In July, prior to the release of the second autopsy report, Chris tweeted:
“Black kills black, it’s gang, black kills white, it’s rarely seen in the news, white kills black, it’s a hate crime and the whole world hears.”
Also in question is the timeline of Kendrick’s disappearance and death. Surveillance cameras show Kendrick entering the gym at 1:09 p.m. on the day he went missing, however, he was in his third period class during that time, which ends at 1:23 p.m.
Detectives have determined the time on the surveillance system is not accurate. They also suspect the videos — some of which appear blurred — have been tampered with. Kendrick did not attend his fourth period class and, according to detectives, there is no accounting for the whereabouts of Chris and Clark Martin at that time.

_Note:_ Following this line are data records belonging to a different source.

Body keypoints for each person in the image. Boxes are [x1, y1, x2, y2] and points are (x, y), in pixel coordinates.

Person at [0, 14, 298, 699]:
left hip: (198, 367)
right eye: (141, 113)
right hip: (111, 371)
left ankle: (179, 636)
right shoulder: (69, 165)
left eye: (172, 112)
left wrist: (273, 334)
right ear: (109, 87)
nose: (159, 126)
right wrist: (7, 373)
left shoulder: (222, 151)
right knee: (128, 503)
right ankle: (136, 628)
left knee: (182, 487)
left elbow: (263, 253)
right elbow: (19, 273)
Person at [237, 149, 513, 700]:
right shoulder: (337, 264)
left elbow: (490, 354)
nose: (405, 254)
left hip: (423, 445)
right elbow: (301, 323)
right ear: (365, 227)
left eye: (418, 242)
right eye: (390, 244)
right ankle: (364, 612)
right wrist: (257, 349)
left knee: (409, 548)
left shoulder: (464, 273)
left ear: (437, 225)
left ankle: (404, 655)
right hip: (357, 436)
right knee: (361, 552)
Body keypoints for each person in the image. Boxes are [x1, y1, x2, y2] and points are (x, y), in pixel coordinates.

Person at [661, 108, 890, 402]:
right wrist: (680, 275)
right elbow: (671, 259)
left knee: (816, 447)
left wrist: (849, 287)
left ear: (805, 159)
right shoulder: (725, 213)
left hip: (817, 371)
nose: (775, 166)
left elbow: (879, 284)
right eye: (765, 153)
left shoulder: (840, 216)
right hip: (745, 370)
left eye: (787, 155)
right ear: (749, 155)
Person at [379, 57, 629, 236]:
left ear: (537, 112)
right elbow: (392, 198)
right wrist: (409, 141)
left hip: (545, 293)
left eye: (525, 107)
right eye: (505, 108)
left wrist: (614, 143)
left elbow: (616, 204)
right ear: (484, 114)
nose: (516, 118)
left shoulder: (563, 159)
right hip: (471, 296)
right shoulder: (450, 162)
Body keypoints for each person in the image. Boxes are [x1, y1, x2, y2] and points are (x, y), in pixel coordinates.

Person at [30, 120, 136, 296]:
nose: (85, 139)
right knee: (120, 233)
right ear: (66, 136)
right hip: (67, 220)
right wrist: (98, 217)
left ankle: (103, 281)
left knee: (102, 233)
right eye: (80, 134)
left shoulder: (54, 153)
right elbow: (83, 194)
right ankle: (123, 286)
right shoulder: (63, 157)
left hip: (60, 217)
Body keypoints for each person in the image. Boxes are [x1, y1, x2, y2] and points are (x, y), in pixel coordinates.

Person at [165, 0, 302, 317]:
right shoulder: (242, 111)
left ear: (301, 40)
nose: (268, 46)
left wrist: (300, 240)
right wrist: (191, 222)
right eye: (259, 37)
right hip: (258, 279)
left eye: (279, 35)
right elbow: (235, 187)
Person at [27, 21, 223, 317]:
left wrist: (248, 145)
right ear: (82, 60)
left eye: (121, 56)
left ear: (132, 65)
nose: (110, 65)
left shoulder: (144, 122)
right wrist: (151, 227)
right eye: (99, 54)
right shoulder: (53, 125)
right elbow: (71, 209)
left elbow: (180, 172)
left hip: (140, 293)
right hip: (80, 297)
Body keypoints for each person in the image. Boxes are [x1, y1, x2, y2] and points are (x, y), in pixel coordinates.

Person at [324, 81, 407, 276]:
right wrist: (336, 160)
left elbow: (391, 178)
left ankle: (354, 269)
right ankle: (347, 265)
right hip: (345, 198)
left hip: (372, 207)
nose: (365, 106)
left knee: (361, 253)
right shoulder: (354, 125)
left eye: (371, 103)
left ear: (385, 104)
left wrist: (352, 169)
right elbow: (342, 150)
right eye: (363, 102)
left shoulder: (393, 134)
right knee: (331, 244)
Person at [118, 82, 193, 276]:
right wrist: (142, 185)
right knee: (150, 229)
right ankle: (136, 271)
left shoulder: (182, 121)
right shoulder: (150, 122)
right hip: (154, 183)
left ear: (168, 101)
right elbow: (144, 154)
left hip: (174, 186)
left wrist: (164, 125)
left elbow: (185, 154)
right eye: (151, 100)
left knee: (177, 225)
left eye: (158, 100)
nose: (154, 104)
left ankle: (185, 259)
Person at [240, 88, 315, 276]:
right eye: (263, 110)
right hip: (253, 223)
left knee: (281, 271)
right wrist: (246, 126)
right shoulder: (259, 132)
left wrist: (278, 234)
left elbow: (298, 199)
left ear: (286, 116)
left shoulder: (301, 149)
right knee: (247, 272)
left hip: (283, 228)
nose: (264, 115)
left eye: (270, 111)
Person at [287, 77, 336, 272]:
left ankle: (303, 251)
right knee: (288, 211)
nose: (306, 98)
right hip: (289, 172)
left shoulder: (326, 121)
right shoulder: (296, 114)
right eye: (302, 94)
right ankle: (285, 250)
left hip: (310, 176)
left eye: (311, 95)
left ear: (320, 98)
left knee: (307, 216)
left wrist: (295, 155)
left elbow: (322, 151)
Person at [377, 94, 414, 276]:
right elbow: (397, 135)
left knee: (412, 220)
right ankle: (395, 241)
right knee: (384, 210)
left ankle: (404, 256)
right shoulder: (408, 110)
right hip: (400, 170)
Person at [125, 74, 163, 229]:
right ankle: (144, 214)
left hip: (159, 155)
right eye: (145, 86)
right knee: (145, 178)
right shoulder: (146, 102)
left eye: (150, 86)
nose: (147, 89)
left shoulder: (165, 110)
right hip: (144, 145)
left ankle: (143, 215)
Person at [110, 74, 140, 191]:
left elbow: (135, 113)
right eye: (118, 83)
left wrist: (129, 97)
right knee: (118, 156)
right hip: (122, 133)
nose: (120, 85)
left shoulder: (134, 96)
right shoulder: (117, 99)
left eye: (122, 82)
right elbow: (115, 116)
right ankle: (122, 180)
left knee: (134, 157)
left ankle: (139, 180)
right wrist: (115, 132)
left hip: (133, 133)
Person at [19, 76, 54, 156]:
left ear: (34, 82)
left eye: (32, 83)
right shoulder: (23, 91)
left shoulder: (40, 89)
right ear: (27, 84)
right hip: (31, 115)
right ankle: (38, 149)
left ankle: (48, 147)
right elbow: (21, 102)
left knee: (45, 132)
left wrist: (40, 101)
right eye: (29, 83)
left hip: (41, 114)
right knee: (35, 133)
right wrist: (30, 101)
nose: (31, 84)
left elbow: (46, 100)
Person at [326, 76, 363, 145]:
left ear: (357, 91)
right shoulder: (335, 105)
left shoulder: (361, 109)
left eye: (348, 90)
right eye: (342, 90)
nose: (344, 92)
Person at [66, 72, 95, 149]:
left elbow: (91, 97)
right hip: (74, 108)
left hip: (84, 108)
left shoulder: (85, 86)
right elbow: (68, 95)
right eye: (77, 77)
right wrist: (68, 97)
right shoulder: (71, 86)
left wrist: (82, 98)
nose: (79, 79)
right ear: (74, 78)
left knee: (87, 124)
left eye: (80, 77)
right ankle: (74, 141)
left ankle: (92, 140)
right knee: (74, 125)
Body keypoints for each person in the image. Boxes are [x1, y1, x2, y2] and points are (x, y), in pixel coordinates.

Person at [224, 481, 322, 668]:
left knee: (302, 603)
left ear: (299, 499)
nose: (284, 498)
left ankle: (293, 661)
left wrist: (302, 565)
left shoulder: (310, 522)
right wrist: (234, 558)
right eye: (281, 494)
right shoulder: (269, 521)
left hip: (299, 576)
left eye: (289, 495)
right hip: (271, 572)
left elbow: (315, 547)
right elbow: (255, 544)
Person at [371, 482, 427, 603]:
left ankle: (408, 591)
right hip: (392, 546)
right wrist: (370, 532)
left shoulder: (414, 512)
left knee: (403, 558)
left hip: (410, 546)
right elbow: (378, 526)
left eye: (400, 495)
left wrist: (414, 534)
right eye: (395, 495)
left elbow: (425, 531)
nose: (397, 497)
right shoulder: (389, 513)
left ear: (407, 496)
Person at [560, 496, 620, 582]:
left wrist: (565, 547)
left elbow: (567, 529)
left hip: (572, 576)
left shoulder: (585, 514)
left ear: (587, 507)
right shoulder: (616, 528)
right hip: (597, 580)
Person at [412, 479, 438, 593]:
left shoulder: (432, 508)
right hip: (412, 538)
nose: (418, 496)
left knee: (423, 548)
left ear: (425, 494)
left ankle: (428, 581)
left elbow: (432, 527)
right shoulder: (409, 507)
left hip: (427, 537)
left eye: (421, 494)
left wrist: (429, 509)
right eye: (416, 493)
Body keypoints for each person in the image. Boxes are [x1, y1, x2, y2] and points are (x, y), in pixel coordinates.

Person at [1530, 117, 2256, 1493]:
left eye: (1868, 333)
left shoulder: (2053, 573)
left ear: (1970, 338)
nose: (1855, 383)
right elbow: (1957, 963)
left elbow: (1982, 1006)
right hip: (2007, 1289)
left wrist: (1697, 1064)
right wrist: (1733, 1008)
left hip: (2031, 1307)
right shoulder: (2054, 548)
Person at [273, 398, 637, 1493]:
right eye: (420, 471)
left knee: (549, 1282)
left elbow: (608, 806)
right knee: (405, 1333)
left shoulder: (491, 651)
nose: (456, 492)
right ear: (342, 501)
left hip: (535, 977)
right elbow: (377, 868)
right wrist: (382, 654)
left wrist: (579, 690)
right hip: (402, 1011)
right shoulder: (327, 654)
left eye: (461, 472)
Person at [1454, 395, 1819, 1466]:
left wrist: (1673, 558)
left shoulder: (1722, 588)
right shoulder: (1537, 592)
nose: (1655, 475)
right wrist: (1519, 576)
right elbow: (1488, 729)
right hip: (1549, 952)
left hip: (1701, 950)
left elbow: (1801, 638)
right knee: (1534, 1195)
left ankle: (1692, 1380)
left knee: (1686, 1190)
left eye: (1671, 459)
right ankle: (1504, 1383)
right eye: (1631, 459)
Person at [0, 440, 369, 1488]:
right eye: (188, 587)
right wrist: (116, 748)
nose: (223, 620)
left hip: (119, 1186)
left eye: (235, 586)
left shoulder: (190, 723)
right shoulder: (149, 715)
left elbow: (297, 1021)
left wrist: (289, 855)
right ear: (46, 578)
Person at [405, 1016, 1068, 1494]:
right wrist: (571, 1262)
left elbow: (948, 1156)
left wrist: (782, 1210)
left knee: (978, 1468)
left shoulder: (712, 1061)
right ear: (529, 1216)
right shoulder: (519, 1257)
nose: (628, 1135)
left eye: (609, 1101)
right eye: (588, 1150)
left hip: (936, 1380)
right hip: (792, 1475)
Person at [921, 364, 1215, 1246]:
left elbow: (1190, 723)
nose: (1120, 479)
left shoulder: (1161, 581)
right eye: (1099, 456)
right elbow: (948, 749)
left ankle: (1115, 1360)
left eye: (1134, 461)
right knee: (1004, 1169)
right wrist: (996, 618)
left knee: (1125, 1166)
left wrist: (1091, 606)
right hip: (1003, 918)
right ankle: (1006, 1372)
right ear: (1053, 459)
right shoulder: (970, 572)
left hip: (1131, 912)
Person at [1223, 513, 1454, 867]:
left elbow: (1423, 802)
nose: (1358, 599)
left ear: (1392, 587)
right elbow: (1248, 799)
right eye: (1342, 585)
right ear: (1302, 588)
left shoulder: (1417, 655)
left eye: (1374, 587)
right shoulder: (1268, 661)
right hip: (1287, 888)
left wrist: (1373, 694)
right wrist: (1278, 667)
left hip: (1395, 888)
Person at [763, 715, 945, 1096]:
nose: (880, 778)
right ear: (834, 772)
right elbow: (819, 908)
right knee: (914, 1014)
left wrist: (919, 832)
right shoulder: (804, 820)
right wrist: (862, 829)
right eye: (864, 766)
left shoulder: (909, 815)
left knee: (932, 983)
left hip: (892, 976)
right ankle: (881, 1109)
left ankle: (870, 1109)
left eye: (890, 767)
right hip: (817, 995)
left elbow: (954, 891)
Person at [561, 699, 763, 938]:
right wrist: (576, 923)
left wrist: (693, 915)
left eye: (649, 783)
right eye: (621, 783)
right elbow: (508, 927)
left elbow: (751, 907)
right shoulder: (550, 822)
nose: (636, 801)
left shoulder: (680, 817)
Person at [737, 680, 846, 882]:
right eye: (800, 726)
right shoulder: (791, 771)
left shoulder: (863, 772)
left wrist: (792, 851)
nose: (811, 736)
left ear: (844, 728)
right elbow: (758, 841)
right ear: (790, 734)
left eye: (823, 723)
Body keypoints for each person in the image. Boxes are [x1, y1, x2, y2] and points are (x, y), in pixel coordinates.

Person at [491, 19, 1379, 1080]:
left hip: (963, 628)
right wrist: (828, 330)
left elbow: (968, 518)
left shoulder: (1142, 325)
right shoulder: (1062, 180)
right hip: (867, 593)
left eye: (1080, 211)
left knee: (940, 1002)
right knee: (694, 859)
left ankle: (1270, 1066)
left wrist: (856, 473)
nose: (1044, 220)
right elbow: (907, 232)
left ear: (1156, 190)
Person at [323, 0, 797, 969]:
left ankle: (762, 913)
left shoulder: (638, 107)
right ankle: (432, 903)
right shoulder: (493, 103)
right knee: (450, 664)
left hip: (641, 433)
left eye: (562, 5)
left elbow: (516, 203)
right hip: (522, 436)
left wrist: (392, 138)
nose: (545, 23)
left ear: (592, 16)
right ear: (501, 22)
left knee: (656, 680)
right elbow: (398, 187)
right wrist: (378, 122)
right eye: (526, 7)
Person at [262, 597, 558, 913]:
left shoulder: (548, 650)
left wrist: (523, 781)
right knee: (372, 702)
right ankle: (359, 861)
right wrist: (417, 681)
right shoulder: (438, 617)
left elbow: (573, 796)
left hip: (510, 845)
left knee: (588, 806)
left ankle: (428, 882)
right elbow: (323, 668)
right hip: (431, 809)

The Johnsons plan to continue their travels to garner support in obtaining justice for their son. They’ve quit their jobs — Mr. Johnson is a truck driver and Mrs. Johnson a school bus driver of 13 years for Lowndes County, the district her son once attended — and spend their days on the corner in front of the county courthouse with signs demanding “Justice for K.J.”
“Justice is another way of saying, ‘Do what’s right,’” King told the Michigan Citizen. “What’s the right thing to do? … (A) crime has been committed and under our justice system persons who have been responsible must answer in court for those violations.”
In October of last year, U.S. Attorney Michael Moore in Macon announced his office would perform a formal review of the case. King says Moore chose his words carefully. “Notice he said a ‘formal review’ not investigation.” Moore’s office has indicated he will not be making comments until the review is complete.
Over 200 people at the NAN meeting raised $4,500 for the Johnson’s campaign for justice.